ETL Framework Usecases and Requirements - OpenData-tu/documentation GitHub Wiki

Authorship

Version	Date	Modified by	Summary of changes
0.1	2017-05-19	Paul Wille	First draft
0.2	2017-05-20	Andres Ardila	Added section regarding usage of term ETL, fixed spelling, & tried to improve readability, etc.
0.3	2017-07-02	Andres Ardila	Corrections & rewording

TOC

Terminology

The term ETL was used during early discussions as a simile for easier understanding of the discrete and sequential nature of the steps involved in such a process, namely extract, transform, and load. This, however, is arguably not a good choice of terminology to adopt and carry forward in the project as it has a well established and specific meaning in the Data Warehousing domain (read "relational"). Although we aim to build an analogous process to ETLs, we are not building a Data Warehouse per se; therefore, we would rather like to avoid potential confusion to future users by using domain-specific terminology.

Alternative terms include Batch processing, Read-Process-Write, //TODO find consensus...

ETL Framework Use Cases and Requirements

This section covers the requirements for the ETL Framework and not the ETL process itself.

As agreed upon in the meeting on May 18th, 2017 <please insert wiki link> we shall build an extensible framework, which covers several use cases regarding the types of inserting data to our system. Each of them shall be met by providing capabilities within our framework to the end-user/data provider, in a way is that independent of the use case each data source can be inserted with the least possible coding- and configuration-effort and by using as many reusable components provided by our framework.

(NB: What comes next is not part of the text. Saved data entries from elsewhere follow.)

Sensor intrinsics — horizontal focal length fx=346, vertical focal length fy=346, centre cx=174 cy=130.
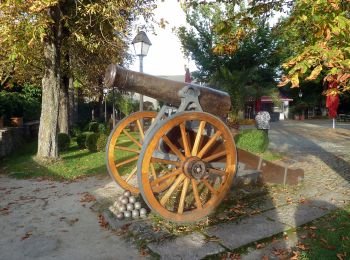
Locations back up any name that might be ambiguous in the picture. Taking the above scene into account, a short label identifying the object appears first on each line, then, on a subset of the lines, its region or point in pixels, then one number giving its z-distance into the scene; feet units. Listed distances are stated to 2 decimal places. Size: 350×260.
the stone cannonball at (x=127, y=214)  16.61
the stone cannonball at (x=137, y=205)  17.02
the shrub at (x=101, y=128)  65.12
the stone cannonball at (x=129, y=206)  16.97
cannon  14.74
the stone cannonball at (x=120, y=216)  16.58
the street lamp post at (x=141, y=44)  33.19
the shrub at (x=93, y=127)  64.34
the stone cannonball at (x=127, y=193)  17.93
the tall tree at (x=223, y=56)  98.17
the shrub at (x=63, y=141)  45.91
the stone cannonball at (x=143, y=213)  16.75
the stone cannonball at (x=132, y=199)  17.35
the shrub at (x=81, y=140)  47.65
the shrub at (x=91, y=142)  43.80
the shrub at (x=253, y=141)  37.52
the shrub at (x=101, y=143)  43.92
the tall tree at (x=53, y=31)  28.94
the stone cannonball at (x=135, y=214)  16.66
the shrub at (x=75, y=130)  63.16
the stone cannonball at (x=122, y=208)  16.87
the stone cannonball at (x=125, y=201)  17.24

Recurring task when uploading / possible reusable components

Extracting data

Getting the data in the provided form (and format) will be similar in many cases. This has two components

Transport/protocol

Possible ways of receiving the data could be:

FTP-File-Server
HTTP(S) access to resource
API access to resource
[...]

Data Formats

Data formats can also vary but the most common will probably be:

Machine-readable:
- JSON
- Delimiter-separated values (DSV):
  - CSV
  - SSV (?)
  - TSV
- XML
- Spreadsheet: Excel (XLS, OOXML), OpenDocument
Non-machine-readable/parseable:
- Within a normal HTML-page
- ~~Inside a PDF document~~ Out of scope for a semester project IMO. Can be extended in the future by a user who might need this functionality (AA).
- (Plain)text of any kind

Unit Conversion

Data points of sensors can be of many kinds. Units will occur in many different contexts and can mean a different thing (which is probably more of a schema-issue within the data storage component) and therefore a context has to be provided. On the other hand, units will often be supplied in formats that need to be converted (e.g. using non-metric units for length, mass, volume, etc. is probably best avoided).

Reformatting given data to expected data format

Given a schema that makes sense from a data storage view (e.g. defining a relation between sensors, sensor stations, concrete measurements and all their geolocation and point in time) data-sources will need to be reformatted to meet the requirements of the data-storage and therefore the gateway, that controls this and accepts requests.

Use Cases

The overall use cases of insertion are the following:

import in a specific schedule repeatedly (frequency should be abstracted)
crawl data for a given time-period in the past for which there is data available
ad-hoc uploading data (data that is present and shall be uploaded bulk-wise)

Obviously the framework to implement must allow them all. While in case of ad-hoc uploading a component within the uploading-framework may not be needed as calling the API with uploading-requests may be sufficient the other cases will need a controller/scheduler-infrastructure of some kind.

Therefore we will have to think about and implement an infrastructure for handling and automatically performing importing-tasks with a given configuration for a data-source.

Consequential Requirements for the framework

ETL Pipeline

Our framework must provide core components for the import-process that can be used by many single importing processes as well as a controlling infrastructure that schedules and automates importing.

[...]

Interfaces to the data storage

At the end of the ETL-pipeline/process will stand the final insertion of data into the storage component of whatever form and in whatever format. The framework in the end has to validate the outcome of the ETL-pipeline.

Non-functional Requirements

Any libraries and/or frameworks on which our solution is built must be OSS.